Am Tag der Aufführung im Juni 2025, im zum Theater umfunktionierten Atrium der Mittelschule, erlebten 130 Schüler denselben Zauber, der Giulia als Kind gefangen hatte. Die Schüler der Sonderschule, die bei uns integriert ist, lachten laut über die Witze und warfen sich verschwörerische Blicke zu. Die neu angekommenen Schüler des Sprach- und Integrationskurses konnten der Geschichte dank der Gesten folgen, auch wenn sie die Worte nicht verstanden, und waren in der anschliessenden Diskussion berührt zu hören, dass Patrizia und Markus das Stück auch in ihren Herkunftsländern aufgeführt hatten.
Nach der Vorstellung integrierte Giulia die Erfahrung in ihren Unterricht und liess die Schüler darüber nachdenken, wie zwei Schauspieler all’ diese Figuren darstellen können.

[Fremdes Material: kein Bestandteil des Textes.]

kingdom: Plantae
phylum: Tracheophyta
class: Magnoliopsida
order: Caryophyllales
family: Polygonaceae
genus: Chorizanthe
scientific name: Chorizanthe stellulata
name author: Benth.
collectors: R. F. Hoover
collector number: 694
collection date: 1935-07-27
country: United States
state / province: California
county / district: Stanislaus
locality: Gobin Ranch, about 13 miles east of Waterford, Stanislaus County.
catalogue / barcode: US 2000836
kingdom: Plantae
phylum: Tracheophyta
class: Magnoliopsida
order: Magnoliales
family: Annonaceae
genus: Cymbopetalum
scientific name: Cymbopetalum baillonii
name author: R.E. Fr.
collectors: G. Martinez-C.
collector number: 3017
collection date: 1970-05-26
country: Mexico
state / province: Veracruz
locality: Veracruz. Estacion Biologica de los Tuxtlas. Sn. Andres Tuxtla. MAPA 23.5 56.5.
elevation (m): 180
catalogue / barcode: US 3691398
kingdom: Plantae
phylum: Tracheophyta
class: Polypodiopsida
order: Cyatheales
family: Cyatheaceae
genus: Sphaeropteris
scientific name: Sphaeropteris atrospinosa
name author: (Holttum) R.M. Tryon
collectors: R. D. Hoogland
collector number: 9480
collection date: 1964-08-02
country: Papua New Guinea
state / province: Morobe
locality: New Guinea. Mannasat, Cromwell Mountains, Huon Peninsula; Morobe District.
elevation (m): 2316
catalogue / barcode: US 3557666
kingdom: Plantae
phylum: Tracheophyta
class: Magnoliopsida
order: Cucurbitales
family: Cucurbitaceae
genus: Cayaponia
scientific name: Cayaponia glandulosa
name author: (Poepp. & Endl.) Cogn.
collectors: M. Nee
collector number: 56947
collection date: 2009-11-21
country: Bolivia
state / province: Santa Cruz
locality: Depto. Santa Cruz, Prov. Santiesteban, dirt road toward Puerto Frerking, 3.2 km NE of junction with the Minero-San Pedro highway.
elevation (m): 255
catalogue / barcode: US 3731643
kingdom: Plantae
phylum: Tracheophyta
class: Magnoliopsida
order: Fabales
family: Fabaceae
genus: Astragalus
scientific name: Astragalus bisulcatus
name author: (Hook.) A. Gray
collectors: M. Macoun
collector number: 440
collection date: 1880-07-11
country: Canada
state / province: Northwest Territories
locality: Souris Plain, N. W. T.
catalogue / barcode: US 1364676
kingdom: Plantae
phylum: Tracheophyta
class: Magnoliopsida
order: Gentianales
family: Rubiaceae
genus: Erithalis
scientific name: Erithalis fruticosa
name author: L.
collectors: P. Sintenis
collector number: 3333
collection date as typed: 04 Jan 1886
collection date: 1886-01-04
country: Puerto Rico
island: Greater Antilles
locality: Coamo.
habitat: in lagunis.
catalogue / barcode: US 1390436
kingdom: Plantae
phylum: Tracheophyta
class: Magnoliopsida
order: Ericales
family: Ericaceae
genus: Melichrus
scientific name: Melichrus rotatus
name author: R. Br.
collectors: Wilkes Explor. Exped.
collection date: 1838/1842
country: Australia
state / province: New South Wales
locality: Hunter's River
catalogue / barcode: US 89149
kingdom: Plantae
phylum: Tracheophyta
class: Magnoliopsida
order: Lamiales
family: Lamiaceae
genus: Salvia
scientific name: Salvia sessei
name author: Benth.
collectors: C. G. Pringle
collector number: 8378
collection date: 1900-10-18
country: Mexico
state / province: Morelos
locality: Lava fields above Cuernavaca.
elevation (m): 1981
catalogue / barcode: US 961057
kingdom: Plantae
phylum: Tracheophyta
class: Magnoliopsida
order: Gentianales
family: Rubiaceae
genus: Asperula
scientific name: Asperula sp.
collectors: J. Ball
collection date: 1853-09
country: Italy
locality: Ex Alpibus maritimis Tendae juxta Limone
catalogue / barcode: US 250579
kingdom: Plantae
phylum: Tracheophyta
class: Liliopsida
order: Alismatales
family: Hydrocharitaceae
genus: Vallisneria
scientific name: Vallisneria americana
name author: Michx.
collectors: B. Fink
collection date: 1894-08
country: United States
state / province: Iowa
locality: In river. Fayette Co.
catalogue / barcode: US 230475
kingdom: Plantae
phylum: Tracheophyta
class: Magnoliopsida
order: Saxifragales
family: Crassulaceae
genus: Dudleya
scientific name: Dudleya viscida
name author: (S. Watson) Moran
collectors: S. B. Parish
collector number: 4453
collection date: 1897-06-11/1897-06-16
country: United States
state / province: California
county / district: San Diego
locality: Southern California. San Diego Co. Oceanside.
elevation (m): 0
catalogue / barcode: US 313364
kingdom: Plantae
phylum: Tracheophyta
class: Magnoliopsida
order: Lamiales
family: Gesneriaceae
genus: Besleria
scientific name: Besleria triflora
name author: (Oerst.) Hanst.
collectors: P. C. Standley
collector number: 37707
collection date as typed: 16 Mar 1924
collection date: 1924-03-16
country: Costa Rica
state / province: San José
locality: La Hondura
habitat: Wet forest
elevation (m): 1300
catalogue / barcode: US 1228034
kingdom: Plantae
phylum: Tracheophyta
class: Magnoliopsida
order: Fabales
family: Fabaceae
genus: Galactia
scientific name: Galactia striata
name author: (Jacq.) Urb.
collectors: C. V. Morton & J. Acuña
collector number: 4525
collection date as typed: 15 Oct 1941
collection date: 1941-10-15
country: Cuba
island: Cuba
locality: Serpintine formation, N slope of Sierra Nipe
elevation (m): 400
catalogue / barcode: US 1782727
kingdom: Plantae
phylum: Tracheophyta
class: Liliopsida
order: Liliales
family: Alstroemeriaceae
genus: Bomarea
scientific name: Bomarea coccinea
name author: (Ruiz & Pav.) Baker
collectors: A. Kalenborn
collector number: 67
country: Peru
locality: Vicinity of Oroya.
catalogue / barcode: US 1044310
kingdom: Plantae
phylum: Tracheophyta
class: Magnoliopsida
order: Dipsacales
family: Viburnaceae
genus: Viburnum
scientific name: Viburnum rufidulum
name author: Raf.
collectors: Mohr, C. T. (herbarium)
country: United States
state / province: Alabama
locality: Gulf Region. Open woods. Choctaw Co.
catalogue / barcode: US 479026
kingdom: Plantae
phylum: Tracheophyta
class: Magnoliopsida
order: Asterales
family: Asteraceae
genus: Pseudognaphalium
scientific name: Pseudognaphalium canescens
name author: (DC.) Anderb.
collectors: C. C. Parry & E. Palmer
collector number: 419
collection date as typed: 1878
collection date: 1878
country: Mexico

Wir analysierten die Parallelen zwischen bildender Kunst und Theater und entdeckten die Hand als zentrales stilistisches Element, besonders sichtbar in Form von Poseidons Dreizack, dem Lorbeerkranz des Zeus, in Athenas Bogen.
Für uns von der Markus Zohner Arts Company, die seit über 35 Jahren unsere Stücke in die ganze Welt tragen – von Russland bis Griechenland, von Pakistan bis Kasachstan, von Persien bis Brasilien – verkörpert diese Geschichte eine Essenz des Theaters: Der Versuch, Erinnerungen zu schaffen, die Generationen überdauern. ODYSSEE setzt seine Reise fort und trägt dabei nicht nur die Abenteuer des Odysseus mit sich, sondern auch die Geschichten derer, die wie Giulia eine Kindheitserinnerung in ein Geschenk für ihre eigenen Schüler verwandeln.
Zu wissen, dass auch meine Schüler es sehen konnten und sich vielleicht dank dessen an einige Fragmente der Odyssee erinnern werden, ist für mich eine grosse Freude, schreibt uns Giulia. Und für uns ist das Wissen, dass unsere Arbeit weiterlebt und sich über Generationen hinweg vervielfacht, wohl die schönste Bestätigung unseres Theaterschaffens.